The Local driver supports putTemp() to write files with an automatic TTL. A sidecar metadata file tracks the expiration time:

// Write a temp file that expires in 1 hour (3600 seconds)
await disk.putTemp('exports/report.csv', csvBuffer, { ttl: 3600 });

// The file is automatically cleaned up after expiration
// by the TempCleanupService (see /services/temp-cleanup)

INFO

Temporary file cleanup requires the TempCleanupService to be running.
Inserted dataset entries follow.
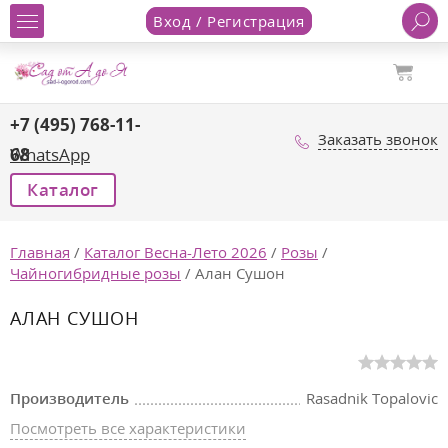
Вход / Регистрация
+7 (495) 768-11-
Заказать звонок
68
WhatsApp
Каталог
Главная
/
Каталог Весна-Лето 2026
/
Розы
/
Чайногибридные розы
/
Алан Сушон
АЛАН СУШОН
Производитель
Rasadnik Topalovic
Посмотреть все характеристики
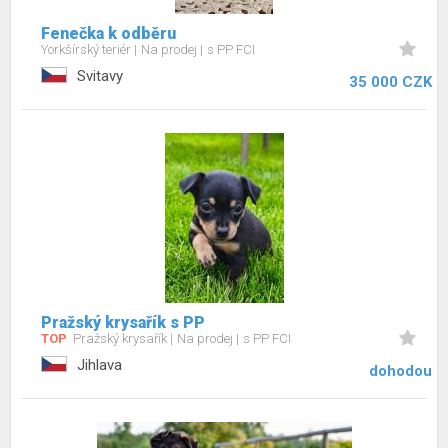
Fenečka k odběru
Yorkšírský teriér
Na prodej
s PP FCI
Svitavy
35 000 CZK
Pražský krysařík s PP
TOP
Pražský krysařík
Na prodej
s PP FCI
Jihlava
dohodou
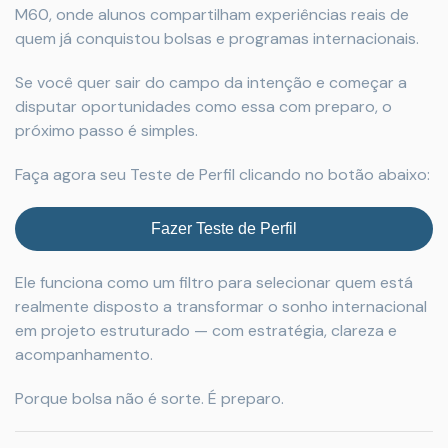
M60, onde alunos compartilham experiências reais de
quem já conquistou bolsas e programas internacionais.
Se você quer sair do campo da intenção e começar a
disputar oportunidades como essa com preparo, o
próximo passo é simples.
Faça agora seu Teste de Perfil clicando no botão abaixo:
Fazer Teste de Perfil
Ele funciona como um filtro para selecionar quem está
realmente disposto a transformar o sonho internacional
em projeto estruturado — com estratégia, clareza e
acompanhamento.
Porque bolsa não é sorte. É preparo.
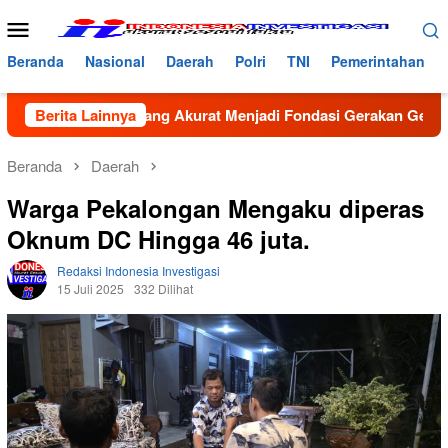
Loncat
Menu
ke
Mobile
konten
Beranda
Nasional
Daerah
Polri
TNI
Pemerintahan
in: Data yang Akurat Menjadi Fondasi Gerakan GenRe di Subul
Berita Lainnya
Beranda
Daerah
Warga Pekalongan Mengaku diperas
Oknum DC Hingga 46 juta.
Redaksi Indonesia Investigasi
15 Juli 2025
332 Dilihat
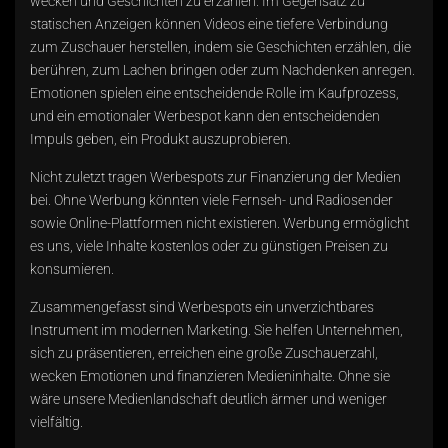
wecken und Geschichten zu erzählen. Im Gegensatz zu
statischen Anzeigen können Videos eine tiefere Verbindung
zum Zuschauer herstellen, indem sie Geschichten erzählen, die
berühren, zum Lachen bringen oder zum Nachdenken anregen.
Emotionen spielen eine entscheidende Rolle im Kaufprozess,
und ein emotionaler Werbespot kann den entscheidenden
Impuls geben, ein Produkt auszuprobieren.
Nicht zuletzt tragen Werbespots zur Finanzierung der Medien
bei. Ohne Werbung könnten viele Fernseh- und Radiosender
sowie Online-Plattformen nicht existieren. Werbung ermöglicht
es uns, viele Inhalte kostenlos oder zu günstigen Preisen zu
konsumieren.
Zusammengefasst sind Werbespots ein unverzichtbares
Instrument im modernen Marketing. Sie helfen Unternehmen,
sich zu präsentieren, erreichen eine große Zuschauerzahl,
wecken Emotionen und finanzieren Medieninhalte. Ohne sie
wäre unsere Medienlandschaft deutlich ärmer und weniger
vielfältig.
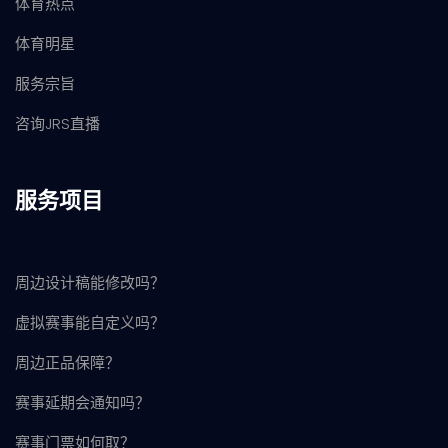
体育热点
体育明星
服务宗旨
咨询JRS直播
服务项目
周边设计稿能修改吗？
虚拟赛事能自定义吗？
周边正品保障？
赛事延期会通知吗？
赛事门票如何取？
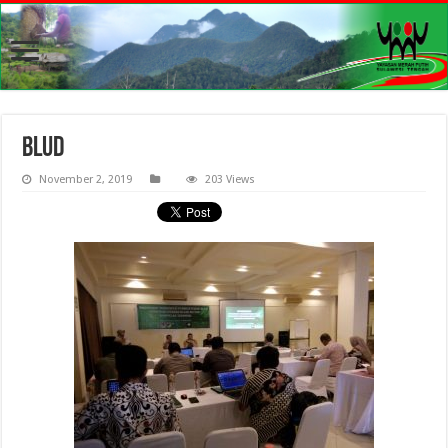
blud
November 2, 2019
203 Views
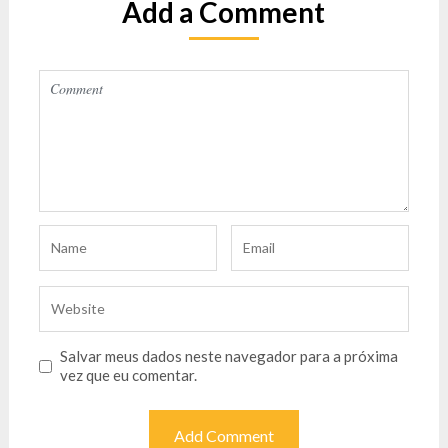
Add a Comment
Salvar meus dados neste navegador para a próxima
vez que eu comentar.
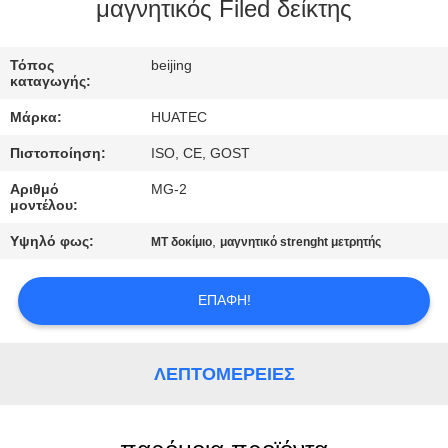
ΈΛΕΓΧΟΣ
μαγνητικός Filed δείκτης
ΜΑΣ
Τόπος
beijing
καταγωγής:
ΕΛΆΤΕ
Μάρκα:
HUATEC
ΣΕ
Πιστοποίηση:
ISO, CE, GOST
ΕΠΑΦΉ
Αριθμό
MG-2
ΜΕ
μοντέλου:
Υψηλό φως:
,
MT δοκίμιο
μαγνητικό strenght μετρητής
ΖΗΤΉΣΤΕ
ΈΝΑ
ΕΠΑΦΉ!
ΑΠΌΣΠΑΣΜΑ
ΛΕΠΤΟΜΈΡΕΙΕΣ
SITEMAP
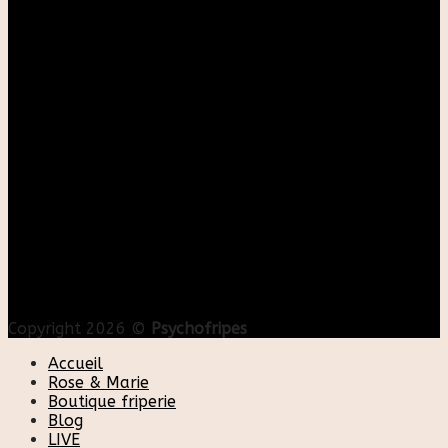
Copyright 2026 ©
Psychofripes
Accueil
Rose & Marie
Boutique friperie
Blog
LIVE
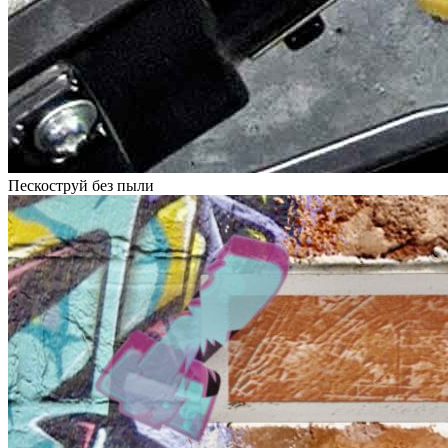
Пескоструй без пыли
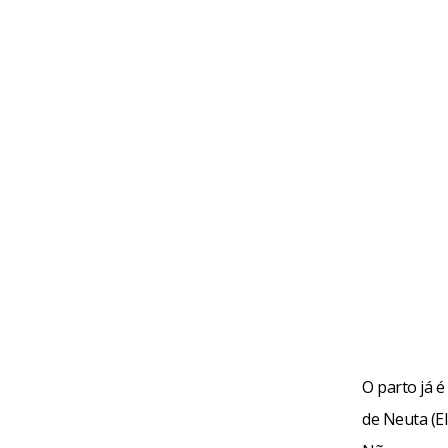
O parto já é
de Neuta (El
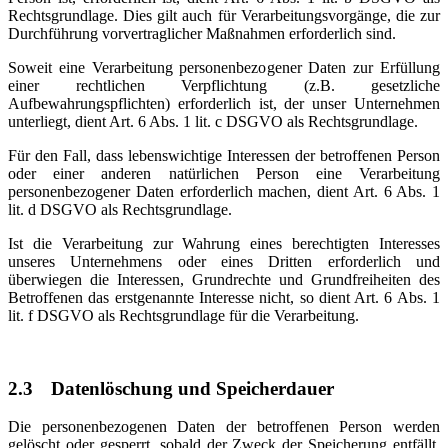
Rechtsgrundlage. Dies gilt auch für Verarbeitungsvorgänge, die zur
Durchführung vorvertraglicher Maßnahmen erforderlich sind.
Soweit eine Verarbeitung personenbezogener Daten zur Erfüllung
einer rechtlichen Verpflichtung (z.B. gesetzliche
Aufbewahrungspflichten) erforderlich ist, der unser Unternehmen
unterliegt, dient Art. 6 Abs. 1 lit. c DSGVO als Rechtsgrundlage.
Für den Fall, dass lebenswichtige Interessen der betroffenen Person
oder einer anderen natürlichen Person eine Verarbeitung
personenbezogener Daten erforderlich machen, dient Art. 6 Abs. 1
lit. d DSGVO als Rechtsgrundlage.
Ist die Verarbeitung zur Wahrung eines berechtigten Interesses
unseres Unternehmens oder eines Dritten erforderlich und
überwiegen die Interessen, Grundrechte und Grundfreiheiten des
Betroffenen das erstgenannte Interesse nicht, so dient Art. 6 Abs. 1
lit. f DSGVO als Rechtsgrundlage für die Verarbeitung.
2.3
Datenlöschung und Speicherdauer
Die personenbezogenen Daten der betroffenen Person werden
gelöscht oder gesperrt, sobald der Zweck der Speicherung entfällt.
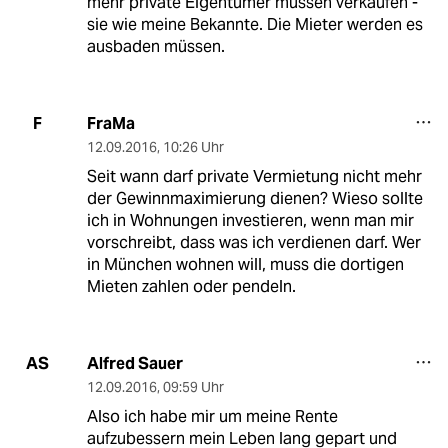
mehr private Eigentümer müssen verkaufen -
sie wie meine Bekannte. Die Mieter werden es
ausbaden müssen.
FraMa
F
12.09.2016
,
10:26 Uhr
Seit wann darf private Vermietung nicht mehr
der Gewinnmaximierung dienen? Wieso sollte
ich in Wohnungen investieren, wenn man mir
vorschreibt, dass was ich verdienen darf. Wer
in München wohnen will, muss die dortigen
Mieten zahlen oder pendeln.
Alfred Sauer
AS
12.09.2016
,
09:59 Uhr
Also ich habe mir um meine Rente
aufzubessern mein Leben lang gepart und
See the Temp Cleanup Service documentation for setup.

Multipart Uploads

For large files, the Local driver supports multipart uploads by writing parts to a temporary directory and concatenating them on completion:

@Injectable()
export class LargeUploadService {
  constructor(private readonly storage: StorageService) {}

  async handleChunkedUpload(path: string, totalParts: number) {
    const disk = this.storage.disk('local');

    // Initialize the multipart upload
    const uploadId = await disk.initMultipartUpload(path);

    return { uploadId };
  }

  async uploadPart(uploadId: string, partNumber: number, data: Buffer) {
    const disk = this.storage.disk('local');

    // Upload individual parts
    const part = await disk.putPart(uploadId, partNumber, data);

    return part;
  }

  async finalizeUpload(uploadId: string, parts: any[]) {
    const disk = this.storage.disk('local');

    // Concatenate all parts into the final file
    await disk.completeMultipartUpload(uploadId, parts);
  }
}

Streaming

import { Controller, Get, Res, Param } from '@nestjs/common';
import { Response } from 'express';
import { StorageService } from '@fozooni/nestjs-storage';

@Controller('downloads')
export class DownloadController {
  constructor(private readonly storage: StorageService) {}

  @Get(':path')
  async download(@Param('path') path: string, @Res() res: Response) {
    const disk = this.storage.disk('local');

    const stream = await disk.getStream(path);
    const meta = await disk.getMetadata(path);

    res.set({
      'Content-Type': meta.mimeType ?? 'application/octet-stream',
      'Content-Length': meta.size?.toString(),
      'Content-Disposition': `attachment; filename="${path.split('/').pop()}"`,
    });

    stream.pipe(res);
  }
}

Directory Operations

The Local driver provides native directory operations:

const disk = this.storage.disk('local');

// Create a directory
await disk.createDirectory('uploads/2024/03');

// Delete a directory and all contents
await disk.deleteDirectory('uploads/2024/03');

// List directory contents
const items = await disk.listContents('uploads');
for (const item of items) {
  console.log(item.path, item.type); // 'file' or 'directory'
}

When to Use Local

Use Case	Recommendation
Local development	Ideal — no cloud credentials needed
Self-hosted deployments	Good — full control over storage
Single-server applications	Good — simple and fast
Edge / embedded deployments	Good — no network dependency
Multi-server / horizontal scaling	Avoid — use shared storage (S3, GCS, etc.)
High availability requirements	Avoid — no built-in replication
CDN / global distribution	Avoid — use a cloud driver with CDN integration

Production Considerations

The Local driver stores files on a single server's filesystem. In horizontally scaled deployments (multiple app instances), each server has its own independent storage. Use a cloud driver (S3, GCS, Azure) for shared storage, or mount a network filesystem (NFS, EFS) at the configured root path.